How Setswana resolves a famous Sumerian epic

During my, by now, seven years of dedicated research, there were a few things I just used to take for granted. One of them was to trustingly adopt and adapt into my books and articles – though with many corrections, new insights, and paradigm shifts – official, scholarly translations of Sumerian and Akkadian epics.

Now, after looking more closely at the text-corpus of the epics themselves – mostly from Oxford University’s collection – I just basically laugh at these. Instead, I am busy retranslating them and have already incorporated aspects into my new book provisionally entitled A New Harmonized Biblical-Secular Chronology.
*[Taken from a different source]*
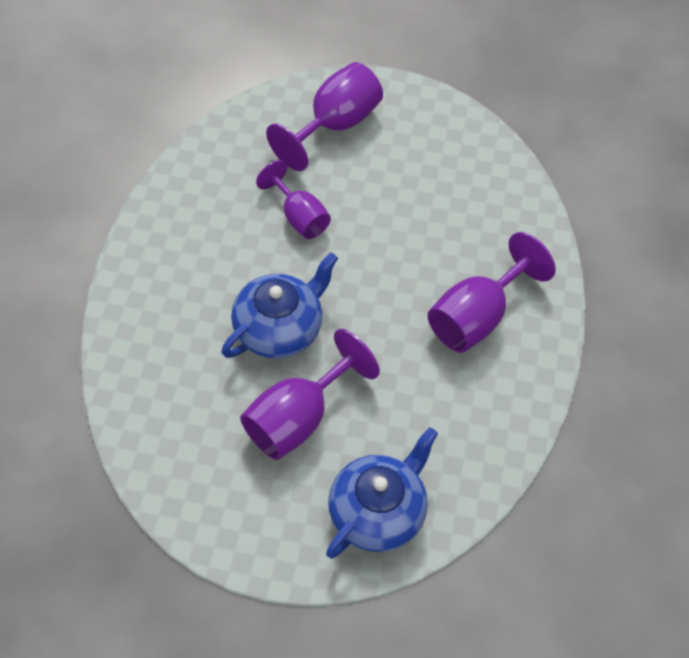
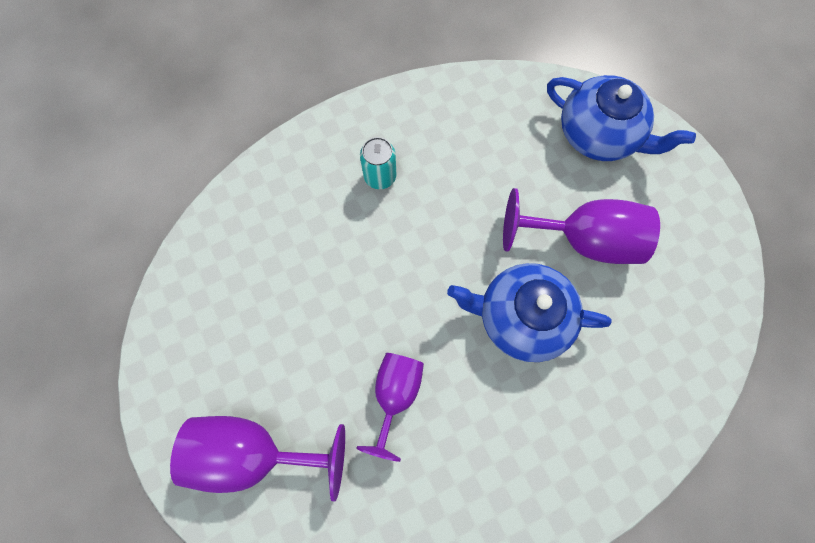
camera: 125 degrees left, 15 degrees up
(378, 512) = (598, 134): blue teapot -> blue teapot turned 150 degrees counterclockwise
(476, 317) = (380, 176): purple goblet -> turquoise can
While my book’s overall focus of realigning biblical and anthropological-historical dates into a new and far more cohesive chronology and timeline is a little too complicated and technical for this column, I can give an inkling of what is in store for my readers as regards translations of Sumerian and Akkadian epics.

Let me first give a little background as to why Mesopotamian epics are so important. Mesopotamia is the fertile land that lay between two rivers – the Tigris and Euphrates rivers. It is reputedly the scene of the earliest civilization known to man, Sumer being the first, followed by the Akkadian empire which arose in Babylonia several millennia afterwards and extended to as far as Egypt. Sumerian is reckoned to be the world’s earliest written language. Indeed, it records events in a time so ancient that ‘gods’ still walked the Earth. Now, in my years of writing this column, I have revealed much about this aspect of things…so I will not go back to explaining who/what ‘gods’ actually were. Instead, I will concentrate on the Sumerian Enuma Elish epic: what scholars call the ‘Epic of Creation’. This epic was adopted by the Akkadians, and they maintained the tradition of reenacting it every year. Indeed, the Enuma Elish was recited and acted out in public to celebrate the Babylonian New Year.